CFO Lee Sang-hoon acknowledged, at the same analyst event, that though Samsung had spent about $1bn investing in 14 companies between 2010 and 2013, this was “somewhat conservative” especially when set against the start-up M&A acquisition programs of Apple, Google or Cisco.

There have been more acquisitions since then, including that of LoopPay for the strategic m-payments offering, but the progress remains gradual rather than dramatic. KD Jin, then, has a tough job ahead as president of mobile communications. His elevation indicates that this year’s annual management reshuffle is a particularly important one, and also reflects JY Lee’s determination to stamp his mark on the corporation he now effectively leads, since the illness of his father, still officially the chairman.

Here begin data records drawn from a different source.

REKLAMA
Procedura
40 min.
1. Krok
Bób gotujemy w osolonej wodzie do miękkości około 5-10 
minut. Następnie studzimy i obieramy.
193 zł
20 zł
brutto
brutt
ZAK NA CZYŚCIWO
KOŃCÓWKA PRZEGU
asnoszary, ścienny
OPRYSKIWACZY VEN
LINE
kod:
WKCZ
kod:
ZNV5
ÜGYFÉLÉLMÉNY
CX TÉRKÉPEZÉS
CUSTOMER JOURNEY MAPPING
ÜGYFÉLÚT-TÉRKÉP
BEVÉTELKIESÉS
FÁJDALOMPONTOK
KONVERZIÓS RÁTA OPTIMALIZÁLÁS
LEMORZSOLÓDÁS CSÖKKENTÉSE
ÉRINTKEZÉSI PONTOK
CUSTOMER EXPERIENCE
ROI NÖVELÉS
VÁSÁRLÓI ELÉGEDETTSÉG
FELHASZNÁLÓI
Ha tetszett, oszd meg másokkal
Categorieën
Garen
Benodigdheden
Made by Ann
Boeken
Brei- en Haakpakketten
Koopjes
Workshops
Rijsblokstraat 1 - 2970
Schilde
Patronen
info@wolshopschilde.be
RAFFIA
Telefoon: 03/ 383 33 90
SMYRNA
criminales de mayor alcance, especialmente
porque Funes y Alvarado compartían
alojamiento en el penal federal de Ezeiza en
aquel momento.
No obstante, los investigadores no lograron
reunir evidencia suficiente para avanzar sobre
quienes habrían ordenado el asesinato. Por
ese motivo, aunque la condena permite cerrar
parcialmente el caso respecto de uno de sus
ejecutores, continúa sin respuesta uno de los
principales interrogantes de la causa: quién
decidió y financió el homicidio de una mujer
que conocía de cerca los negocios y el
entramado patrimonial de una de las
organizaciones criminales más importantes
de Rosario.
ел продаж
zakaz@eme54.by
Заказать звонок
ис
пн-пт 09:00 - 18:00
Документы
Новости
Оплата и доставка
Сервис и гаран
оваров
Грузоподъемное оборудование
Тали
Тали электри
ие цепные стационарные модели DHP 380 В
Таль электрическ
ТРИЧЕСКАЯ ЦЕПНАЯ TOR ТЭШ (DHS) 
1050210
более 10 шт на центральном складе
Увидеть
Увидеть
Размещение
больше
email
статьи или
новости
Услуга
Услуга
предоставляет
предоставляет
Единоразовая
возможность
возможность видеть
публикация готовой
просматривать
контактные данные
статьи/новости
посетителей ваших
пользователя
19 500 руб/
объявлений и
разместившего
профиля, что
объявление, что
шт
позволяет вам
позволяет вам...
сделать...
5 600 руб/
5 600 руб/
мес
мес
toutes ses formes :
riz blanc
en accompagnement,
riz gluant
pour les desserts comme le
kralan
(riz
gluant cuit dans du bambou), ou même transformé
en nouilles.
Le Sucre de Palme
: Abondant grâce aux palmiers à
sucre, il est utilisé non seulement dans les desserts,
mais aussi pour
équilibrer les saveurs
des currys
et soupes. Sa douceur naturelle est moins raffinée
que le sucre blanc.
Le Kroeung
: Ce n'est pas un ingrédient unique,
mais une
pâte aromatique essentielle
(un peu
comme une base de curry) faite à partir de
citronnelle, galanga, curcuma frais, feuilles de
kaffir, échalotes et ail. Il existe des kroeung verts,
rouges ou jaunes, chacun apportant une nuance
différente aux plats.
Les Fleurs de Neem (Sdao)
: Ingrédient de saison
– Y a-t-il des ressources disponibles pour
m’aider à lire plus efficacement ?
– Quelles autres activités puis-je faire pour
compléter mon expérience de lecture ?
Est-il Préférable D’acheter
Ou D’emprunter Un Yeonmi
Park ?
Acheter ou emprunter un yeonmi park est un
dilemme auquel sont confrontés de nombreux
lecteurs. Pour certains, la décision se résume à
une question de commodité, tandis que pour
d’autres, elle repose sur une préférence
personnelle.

As well as the new mobile leader, he has announced an inhouse incubator for engineers and a multibillion dollar investment in R&D related to the smart home. This indicates an intensification of Samsung’s 2014 move to shift the balance of development resources away from smartphones and towards the internet of things, particularly platforms to connect all its hardware products (access points, TVs and washing machines as well as mobile gadgets).

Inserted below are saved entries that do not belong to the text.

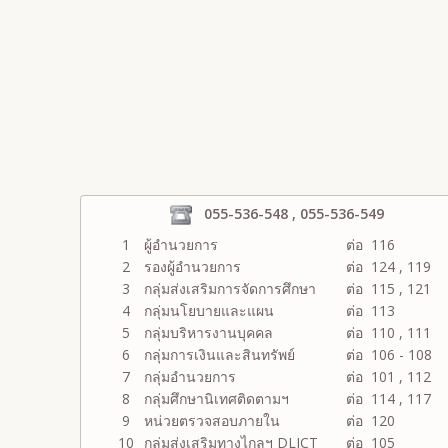
055-536-548 , 055-536-549
1
ผู้อำนวยการ
ต่อ 116
2
รองผู้อำนวยการ
ต่อ 124 , 119
3
กลุ่มส่งเสริมการจัดการศึกษา
ต่อ 115 , 121
4
กลุ่มนโยบายและแผน
ต่อ 113
5
กลุ่มบริหารงานบุคคล
ต่อ 110 , 111
6
กลุ่มการเงินและสินทรัพย์
ต่อ 106 - 108
7
กลุ่มอำนวยการ
ต่อ 101 , 112
8
กลุ่มศึกษานิเทศติดตามฯ
ต่อ 114 , 117
9
หน่วยตรวจสอบภายใน
ต่อ 120
10
กลุ่มส่งเสริมทางไกลฯ DLICT
ต่อ 105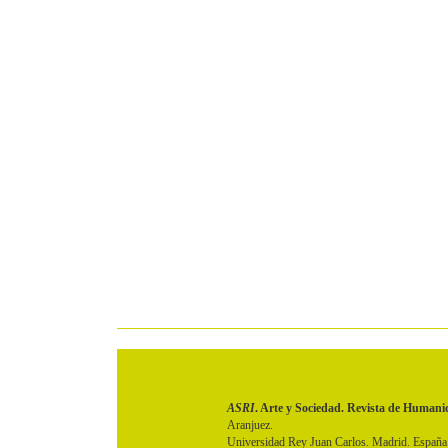
ASRI
. Arte y Sociedad. Revista de Humani
Aranjuez.
Universidad Rey Juan Carlos. Madrid. España.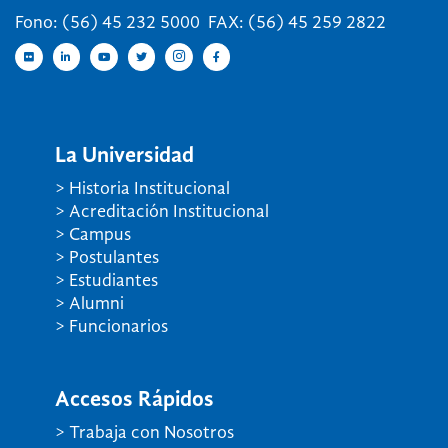
Fono: (56) 45 232 5000 FAX: (56) 45 259 2822
La Universidad
> Historia Institucional
> Acreditación Institucional
> Campus
> Postulantes
> Estudiantes
> Alumni
> Funcionarios
Accesos Rápidos
> Trabaja con Nosotros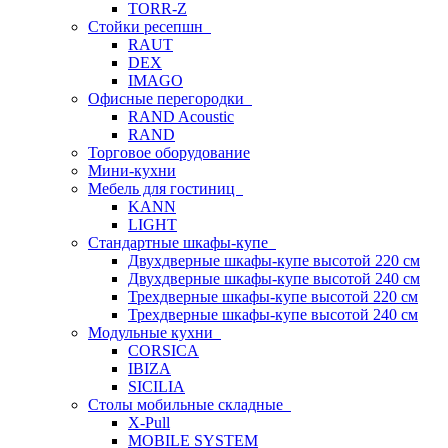
TORR-Z
Стойки ресепшн
RAUT
DEX
IMAGO
Офисные перегородки
RAND Acoustic
RAND
Торговое оборудование
Мини-кухни
Мебель для гостиниц
KANN
LIGHT
Стандартные шкафы-купе
Двухдверные шкафы-купе высотой 220 см
Двухдверные шкафы-купе высотой 240 см
Трехдверные шкафы-купе высотой 220 см
Трехдверные шкафы-купе высотой 240 см
Модульные кухни
CORSICA
IBIZA
SICILIA
Столы мобильные складные
X-Pull
MOBILE SYSTEM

But that will also be a software game, as Apple’s HomeKit and Google’s Thread and Weve strategies show. “Based on Koh’s career background, it suggests Samsung will put more weight on its software focus instead of hardware,” Greg Roh, an analyst at HMC Investment Securities, told Bloomberg. “The change shows that just the new cycle of hardware offerings won’t do much to revive growth. The new leader will try to boost software power and foster new innovations.”

Koh, who is 54, has spent most of his Samsung career in R&D and ran the Technology Strategy team from 2007 to 2014, with the launches of Knox and Pay, and close alliances with Qualcomm, Google, Microsoft and Wacom all to his credit. He is no stranger to handset hardware, or the attempt to create an integrated experience, having overseen the newest Galaxy flagships, S6 and Note 5. By contrast, JK Shin has hardware in his blood, and while he will always have Samsung’s meteoric rise – from the also-ran days of the original Galaxy to the lofty heights of its 2012/13 market lead – on his CV, he has also struggled to adopt sufficiently radical solutions to the recent challenges.

Samsung is still the biggest handset vendor in the world (though no longer in the largest market, China) and its shipments have risen from 94.2m, when Shin took over the division in 2011, to 318.2m last year. But profits have fallen – the telecoms business, which includes handsets, saw its operating profit peak in 2013 at KRW25 trillion on revenues which doubled between 2011 and 2014, to KRW111.8 trillion. But this year, earnings are expected to fall by 8.2% year-on-year to the lowest since 2011.

In its most recent quarter, Samsung reported net profit of KRW5.31 trillion ($4.7bn), but this fell short of analyst expectations, partly because of high marketing costs in a competitive landscape, and the Korean giant warned of a profit decline in the current fourth quarter. “In the fourth quarter, the company expects earnings to decline from the earlier quarter, as it does not expect the foreign exchange rate to have a positive effect in the fourth quarter,” Samsung said in a statement. Q315 sales were ahead of forecasts at KRW51.7 trillion.

Although the firm saw strong smartphone sales, these were concentrated heavily at the low end, with price cuts on premium Galaxy models failing to light a fire under the flagship products. “Samsung’s lower end smartphones under $150 sold well, but it didn’t help lift the margins at all,” Lee Seung Woo, an analyst at IBK Securities, told Bloomberg. “Aggressive marketing in the US can help Samsung expand its Galaxy share of the high end space, but it’s giving up a substantial profit margin for it.” Operating margin in the mobile devices business has fallen to about 9%, less than half of the leve in the first quarter of 2014.

Nevertheless, Samsung said it planned to increase capex spending by 14% this year, to KRW27 trillion, as it builds up its chip and display businesses. It is digging into its $50bn cash mountain to support this, and to buy back and cancel $10bn worth of shares, in a surprise move to boost shareholder value. Earnings at the chip unit rose to KRW3.66 trillion from KRW2.26 trillion a year earlier.